*** SOURCE PASSAGE ***
Specifically, in FIG. 3, the THz spectrums together with their chemical compound label may be separated into a training set and a test set, according to a 50:50 ratio. A test set prediction accuracy may be computed as a gauge to determine the performance of the trained algorithms for predicting on unseen data. Finally, the confusion matrices may be tabulated for the various algorithms to illustrate their predictions for the various compounds.

The processing of the acquired THz TDS data 116 for obtaining the reduced dimensionality dataset 118 by the processor 120 comprises transforming the acquired THz TDS data 116 from a high dimension to a low dimension in a frequency domain, using a dimensionality reduction algorithm. The low dimension is lesser or lower than the high dimension. The low dimension may be 2 (two) in an example, while the high dimension may be any number higher than 2. In an example, the high dimension in the frequency domain of the acquired THz TDS data 116 is 100 Gigahertz (GHz). In addition, the low dimensional in the frequency domain of the acquired THz TDS data 116 is 10 Terahertz (THz). Further, the high dimension and the low dimension may not be limited to the above mentioned range. The dimensionality reduction algorithm comprises at least one of a principal component analysis algorithm or a t-distributed stochastic neighbour embedding algorithm. In general, t-distributed stochastic neighbour embedding algorithm is an unsupervised, and randomized algorithm, used only for visualization. The t-distributed stochastic neighbour embedding algorithm applies a non-linear dimensionality reduction technique where focus is on keeping the similar data points close together in lower-dimensional space.

FIG. 4 is a schematic representation 400 of the trained machine learning model 130 performing a feature learning process and classifying the THz TDS data 116, according to an example of the present subject matter. The feature learning process includes a step 401 of sample preparation. At step 401, a sample is prepared (the sample here may correspond to sample 106 of FIG. 1A). The sample 106 is configured to be sandwiched between the cover plate 102 and the bottom plate 104 of the apparatus 100A (or 201) for absorbing the terahertz beam 108. The cover plate 102 is configured to focus the terahertz beam 108 and the bottom plate 104 is configured to enhance an absorption signal of the sample 106 to the terahertz beam 108. At step 403, terahertz time-domain spectroscopy (THz TDS) data 116 is acquired for the sample 106. The terahertz time-domain spectroscopy is performed based upon attenuated total reflection. The attenuated total reflection is a contact sampling technique that is used mostly in Fourier Transform-IR Spectroscopy to provide a quick, non-destructive sampling. At step 405, the acquired THz TDS data 116 is processed with facilitation of the processor 120. The processor 120 utilizes the trained machine learning model 120 configured to process the acquired THz TDS data 116. The acquired THz TDS data 116 is received from the THz TDS module 110. The trained machine learning model 130 is further configured to extract the at least one feature 118a from the reduced dimensionality dataset 118. The at least one feature 118a comprises at least the absorption spectra parameter 118a1.
*** End of SOURCE PASSAGE ***
*** INFORMATION GIVEN ***
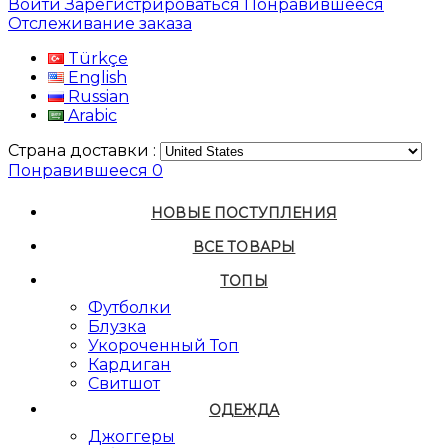
Войти
Зарегистрироваться
Понравившееся
Отслеживание заказа
Türkçe
English
Russian
Arabic
Страна доставки :
Понравившееся
0
НОВЫЕ ПОСТУПЛЕНИЯ
ВСЕ ТОВАРЫ
ТОПЫ
Футболки
Блузка
Укороченный Топ
Кардиган
Свитшот
ОДЕЖДА
Джоггеры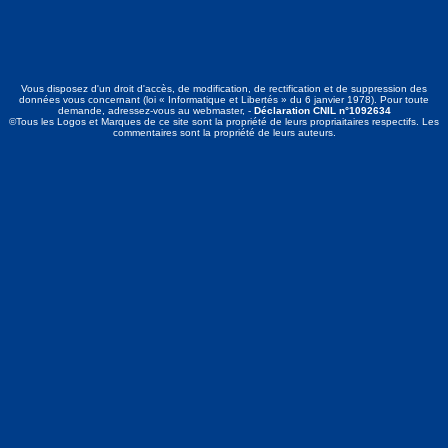
Vous disposez d'un droit d'accès, de modification, de rectification et de suppression des
données vous concernant (loi « Informatique et Libertés » du 6 janvier 1978). Pour toute
demande, adressez-vous au webmaster, -
Déclaration CNIL n°1092634
©Tous les Logos et Marques de ce site sont la propriété de leurs propriaitaires respectifs. Les
commentaires sont la propriété de leurs auteurs.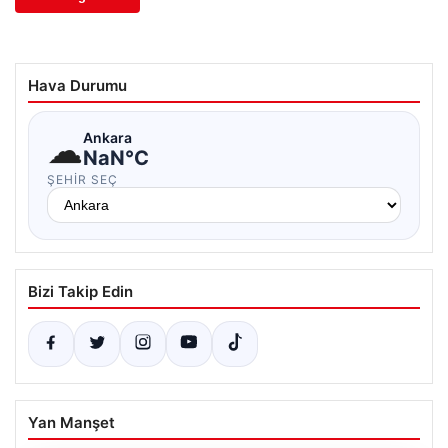
Hava Durumu
☁
Ankara
NaN°C
ŞEHIR SEÇ
Bizi Takip Edin
Yan Manşet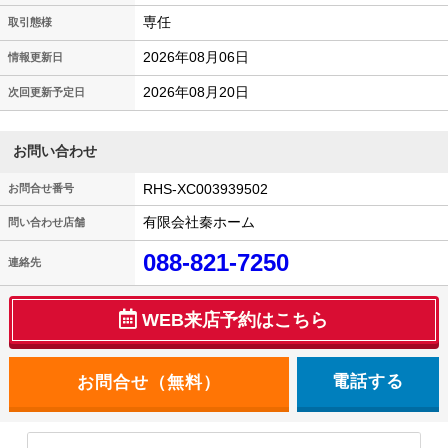
専任
取引態様
2026年08月06日
情報更新日
2026年08月20日
次回更新予定日
お問い合わせ
RHS-XC003939502
お問合せ番号
有限会社秦ホーム
問い合わせ店舗
088-821-7250
連絡先
WEB来店予約はこちら
電話する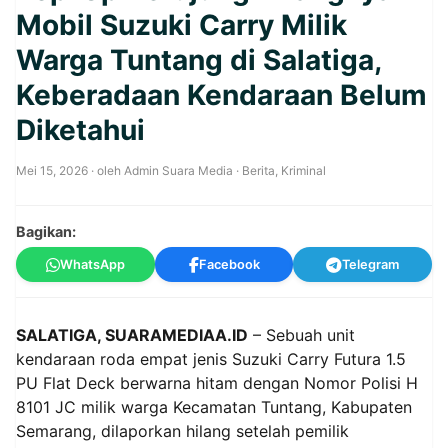
Mobil Suzuki Carry Milik
Warga Tuntang di Salatiga,
Keberadaan Kendaraan Belum
Diketahui
Mei 15, 2026
· oleh
Admin Suara Media
·
Berita
,
Kriminal
Bagikan:
WhatsApp
Facebook
Telegram
SALATIGA, SUARAMEDIAA.ID
– Sebuah unit
kendaraan roda empat jenis Suzuki Carry Futura 1.5
PU Flat Deck berwarna hitam dengan Nomor Polisi H
8101 JC milik warga Kecamatan Tuntang, Kabupaten
Semarang, dilaporkan hilang setelah pemilik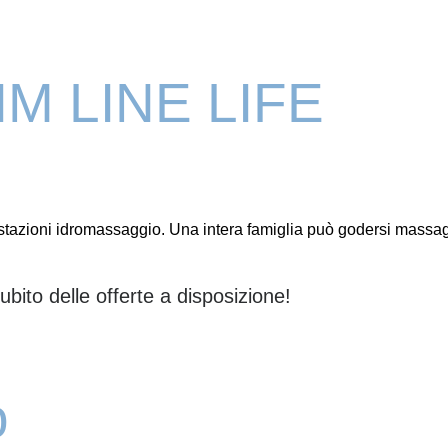
M LINE LIFE
ostazioni idromassaggio. Una intera famiglia può godersi mass
ubito delle offerte a disposizione!
o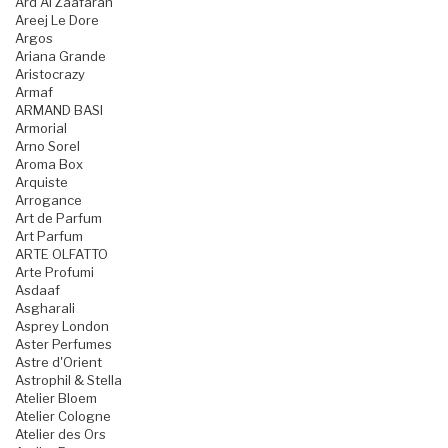
Ard Al Zaafaran
Areej Le Dore
Argos
Ariana Grande
Aristocrazy
Armaf
ARMAND BASI
Armorial
Arno Sorel
Aroma Box
Arquiste
Arrogance
Art de Parfum
Art Parfum
ARTE OLFATTO
Arte Profumi
Asdaaf
Asgharali
Asprey London
Aster Perfumes
Astre d'Orient
Astrophil & Stella
Atelier Bloem
Atelier Cologne
Atelier des Ors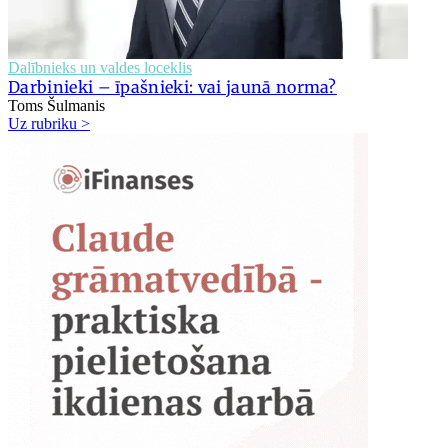
Dalībnieks un valdes loceklis
Darbinieki – īpašnieki: vai jaunā norma?
Toms Šulmanis
Uz rubriku >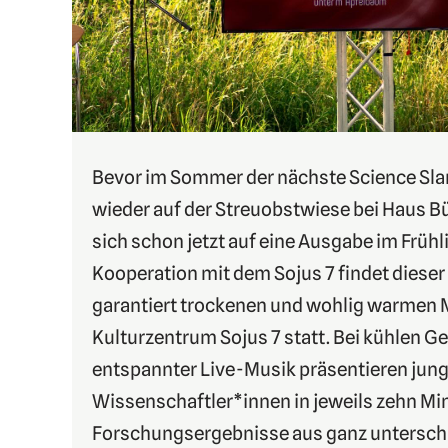
Bevor im Sommer der nächste Science Sl
wieder auf der Streuobstwiese bei Haus Bü
sich schon jetzt auf eine Ausgabe im Frühl
Kooperation mit dem Sojus 7 findet dieser
garantiert trockenen und wohlig warmen
Kulturzentrum Sojus 7 statt. Bei kühlen G
entspannter Live-Musik präsentieren jun
Wissenschaftler*innen in jeweils zehn Mi
Forschungsergebnisse aus ganz unterschi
*** End of INFORMATION GIVEN ***
• **TO DO**
**1.** Answer these questions using the terahertz spectroscopy passage:
(a) In what ratio are the THz spectrums and their compound labels divided into a training set and a test set?
(b) Which algorithms can serve as the dimensionality reduction algorithm?
(c) What role does the bottom plate play for the sample?
**2.** Please carry on writing the terahertz spectroscopy passage, picking up right after its final sentence.

• **PER-TASK ANSWERS**
**1.**
(a) A 50:50 ratio.
(b) A principal component analysis algorithm or a t-distributed stochastic neighbour embedding algorithm, or both.
(c) It enhances the absorption signal of the sample to the terahertz beam.

**2.**
At step 407, the processed THz TDS data 116 undergoes convolution neural network to train the trained machine learning model 130. The convolution neural network includes a plurality of layers. The plurality of layers includes softmax 409, selu 411, fully-connected layer 413, max-pooling layer 415, and convolution layer 417. Generally, softmax layer turns a vector of K real values into a vector of K real values that sum to 1. The input values can be positive, negative, zero, or greater than one, but the softmax layer transforms them into values between 0 and 1, so that the input values may be interpreted as probabilities. Selu 411 corresponds to Scaled Exponential Linear Unit. In general, Selu acts as activation function for self-normalizing neural networks (SNNNs). Selu performs element-wise activation function on a given input tensor data. In general, fully connected layer multiplies each input element by weight, makes the sum, and then applies an activation function to calculate probabilities. In general, max-pooling layer reduces number of parameters and calculations in the convolution neural network. This improves the efficiency of the convolution neural network and avoids over-learning. In general, convolution layer transforms an input image in order to extract features from it. In this transformation, the image is convolved with a kernel (or filter). A kernel is a small matrix, with its height and width smaller than the image to be convolved.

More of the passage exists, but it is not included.